[Work order]
Everything from the first line of the entries below through the line holding "18 123 1794" must be printed exactly as written.

* * * * * * * * *

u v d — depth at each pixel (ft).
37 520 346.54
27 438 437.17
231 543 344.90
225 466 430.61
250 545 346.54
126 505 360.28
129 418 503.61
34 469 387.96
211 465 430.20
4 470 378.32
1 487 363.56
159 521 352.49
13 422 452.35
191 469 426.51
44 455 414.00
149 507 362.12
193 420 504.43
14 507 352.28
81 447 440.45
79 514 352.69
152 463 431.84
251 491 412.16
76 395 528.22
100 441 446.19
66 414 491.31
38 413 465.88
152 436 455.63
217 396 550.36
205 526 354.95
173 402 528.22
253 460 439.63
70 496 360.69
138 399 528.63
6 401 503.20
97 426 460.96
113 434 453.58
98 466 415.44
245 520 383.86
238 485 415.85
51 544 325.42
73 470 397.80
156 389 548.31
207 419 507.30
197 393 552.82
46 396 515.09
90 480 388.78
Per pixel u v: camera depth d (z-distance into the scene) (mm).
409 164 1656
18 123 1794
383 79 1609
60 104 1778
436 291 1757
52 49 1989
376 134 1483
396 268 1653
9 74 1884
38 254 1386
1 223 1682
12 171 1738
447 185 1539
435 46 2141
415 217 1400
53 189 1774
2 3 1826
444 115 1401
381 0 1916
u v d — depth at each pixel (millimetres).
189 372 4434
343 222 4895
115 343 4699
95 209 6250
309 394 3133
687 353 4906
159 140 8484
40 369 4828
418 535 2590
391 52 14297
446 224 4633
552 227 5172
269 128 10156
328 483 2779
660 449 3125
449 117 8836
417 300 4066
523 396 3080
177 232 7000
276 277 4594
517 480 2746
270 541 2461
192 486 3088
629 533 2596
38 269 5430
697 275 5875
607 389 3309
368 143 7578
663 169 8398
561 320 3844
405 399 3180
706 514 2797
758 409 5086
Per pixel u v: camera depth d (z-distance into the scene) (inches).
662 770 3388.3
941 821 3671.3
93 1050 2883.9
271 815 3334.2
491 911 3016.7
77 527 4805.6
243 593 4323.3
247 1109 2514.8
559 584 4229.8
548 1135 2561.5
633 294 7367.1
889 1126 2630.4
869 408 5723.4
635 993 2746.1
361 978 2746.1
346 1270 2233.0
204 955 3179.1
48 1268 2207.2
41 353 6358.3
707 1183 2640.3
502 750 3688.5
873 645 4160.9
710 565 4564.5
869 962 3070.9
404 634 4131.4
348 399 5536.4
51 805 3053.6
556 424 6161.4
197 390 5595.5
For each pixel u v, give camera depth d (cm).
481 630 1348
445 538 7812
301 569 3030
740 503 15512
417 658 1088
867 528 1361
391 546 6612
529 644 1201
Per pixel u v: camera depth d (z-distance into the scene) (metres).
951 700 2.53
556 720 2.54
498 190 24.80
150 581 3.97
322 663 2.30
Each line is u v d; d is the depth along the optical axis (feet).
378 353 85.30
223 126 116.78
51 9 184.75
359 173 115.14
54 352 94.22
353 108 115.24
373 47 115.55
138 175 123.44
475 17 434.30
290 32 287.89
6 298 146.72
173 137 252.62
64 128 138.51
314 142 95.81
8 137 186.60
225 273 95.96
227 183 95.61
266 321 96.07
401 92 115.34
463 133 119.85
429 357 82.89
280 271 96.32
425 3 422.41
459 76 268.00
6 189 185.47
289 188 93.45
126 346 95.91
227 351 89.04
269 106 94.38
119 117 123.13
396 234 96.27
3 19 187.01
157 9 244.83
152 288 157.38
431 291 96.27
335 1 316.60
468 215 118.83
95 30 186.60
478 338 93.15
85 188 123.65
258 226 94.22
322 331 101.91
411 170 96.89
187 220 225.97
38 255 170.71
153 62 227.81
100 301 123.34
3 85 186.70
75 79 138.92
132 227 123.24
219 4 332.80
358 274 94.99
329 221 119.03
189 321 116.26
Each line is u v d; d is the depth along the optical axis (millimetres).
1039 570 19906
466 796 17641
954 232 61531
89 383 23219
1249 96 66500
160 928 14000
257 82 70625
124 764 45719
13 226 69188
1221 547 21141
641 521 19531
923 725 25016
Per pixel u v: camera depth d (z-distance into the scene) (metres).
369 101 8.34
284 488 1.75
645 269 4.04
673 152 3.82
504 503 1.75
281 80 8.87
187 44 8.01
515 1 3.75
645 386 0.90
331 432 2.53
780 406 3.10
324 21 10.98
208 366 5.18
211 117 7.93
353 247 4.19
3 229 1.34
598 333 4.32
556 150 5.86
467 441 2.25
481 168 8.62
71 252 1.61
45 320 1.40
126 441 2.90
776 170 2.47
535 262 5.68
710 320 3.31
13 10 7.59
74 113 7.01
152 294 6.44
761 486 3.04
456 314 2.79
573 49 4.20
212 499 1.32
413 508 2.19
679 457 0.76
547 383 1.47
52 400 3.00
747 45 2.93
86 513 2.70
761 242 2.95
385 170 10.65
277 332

* * * * * * * * *

[Exercise output]
u v d — depth at each pixel (ft).
37 520 346.54
27 438 437.17
231 543 344.90
225 466 430.61
250 545 346.54
126 505 360.28
129 418 503.61
34 469 387.96
211 465 430.20
4 470 378.32
1 487 363.56
159 521 352.49
13 422 452.35
191 469 426.51
44 455 414.00
149 507 362.12
193 420 504.43
14 507 352.28
81 447 440.45
79 514 352.69
152 463 431.84
251 491 412.16
76 395 528.22
100 441 446.19
66 414 491.31
38 413 465.88
152 436 455.63
217 396 550.36
205 526 354.95
173 402 528.22
253 460 439.63
70 496 360.69
138 399 528.63
6 401 503.20
97 426 460.96
113 434 453.58
98 466 415.44
245 520 383.86
238 485 415.85
51 544 325.42
73 470 397.80
156 389 548.31
207 419 507.30
197 393 552.82
46 396 515.09
90 480 388.78
Per pixel u v: camera depth d (z-distance into the scene) (mm).
409 164 1656
18 123 1794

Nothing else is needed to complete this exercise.